(Saved data entries)
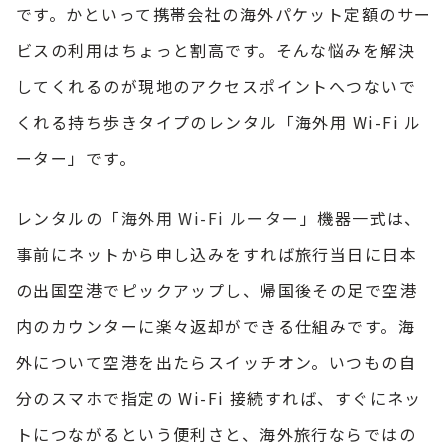
です。かといって携帯会社の海外パケット定額のサー
ビスの利用はちょっと割高です。そんな悩みを解決
してくれるのが現地のアクセスポイントへつないで
くれる持ち歩きタイプのレンタル「海外用 Wi-Fi ル
ーター」です。
レンタルの「
海外用 Wi-Fi ルーター
」機器一式は、
事前にネットから申し込みをすれば旅行当日に日本
の出国空港でピックアップし、帰国後その足で空港
内のカウンターに楽々返却ができる仕組みです。海
外について空港を出たらスイッチオン。いつもの自
分のスマホで指定の Wi-Fi 接続すれば、すぐにネッ
トにつながるという便利さと、海外旅行ならではの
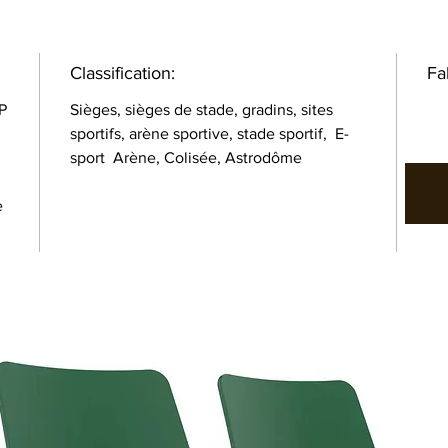
Classification:
Fa
P
Sièges, sièges de stade, gradins, sites
sportifs, arène sportive, stade sportif, E-
sport Arène, Colisée, Astrodôme
e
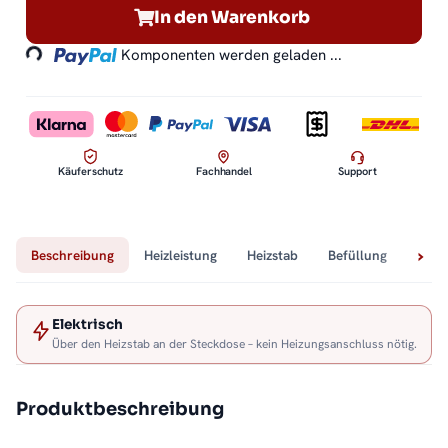
Loading...
In den Warenkorb
Komponenten werden geladen ...
Käuferschutz
Fachhandel
Support
Beschreibung
Heizleistung
Heizstab
Befüllung
Tech
Elektrisch
Über den Heizstab an der Steckdose – kein Heizungsanschluss nötig.
Produktbeschreibung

> _What is being asked_: Format all the lines above as a Markdown table with two columns, "No." for the row number and "Line" for the line itself. Skip blank lines and leave the pictures out.

> _Exercise result_:
| No. | Line |
|---|---|
| 1 | です。かといって携帯会社の海外パケット定額のサー |
| 2 | ビスの利用はちょっと割高です。そんな悩みを解決 |
| 3 | してくれるのが現地のアクセスポイントへつないで |
| 4 | くれる持ち歩きタイプのレンタル「海外用 Wi-Fi ル |
| 5 | ーター」です。 |
| 6 | レンタルの「 |
| 7 | 海外用 Wi-Fi ルーター |
| 8 | 」機器一式は、 |
| 9 | 事前にネットから申し込みをすれば旅行当日に日本 |
| 10 | の出国空港でピックアップし、帰国後その足で空港 |
| 11 | 内のカウンターに楽々返却ができる仕組みです。海 |
| 12 | 外について空港を出たらスイッチオン。いつもの自 |
| 13 | 分のスマホで指定の Wi-Fi 接続すれば、すぐにネッ |
| 14 | トにつながるという便利さと、海外旅行ならではの |
| 15 | Classification: |
| 16 | Fa |
| 17 | P |
| 18 | Sièges, sièges de stade, gradins, sites |
| 19 | sportifs, arène sportive, stade sportif, E- |
| 20 | sport Arène, Colisée, Astrodôme |
| 21 | e |
| 22 | Loading... |
| 23 | In den Warenkorb |
| 24 | Komponenten werden geladen ... |
| 25 | Käuferschutz |
| 26 | Fachhandel |
| 27 | Support |
| 28 | Beschreibung |
| 29 | Heizleistung |
| 30 | Heizstab |
| 31 | Befüllung |
| 32 | Tech |
| 33 | Elektrisch |
| 34 | Über den Heizstab an der Steckdose – kein Heizungsanschluss nötig. |
| 35 | Produktbeschreibung |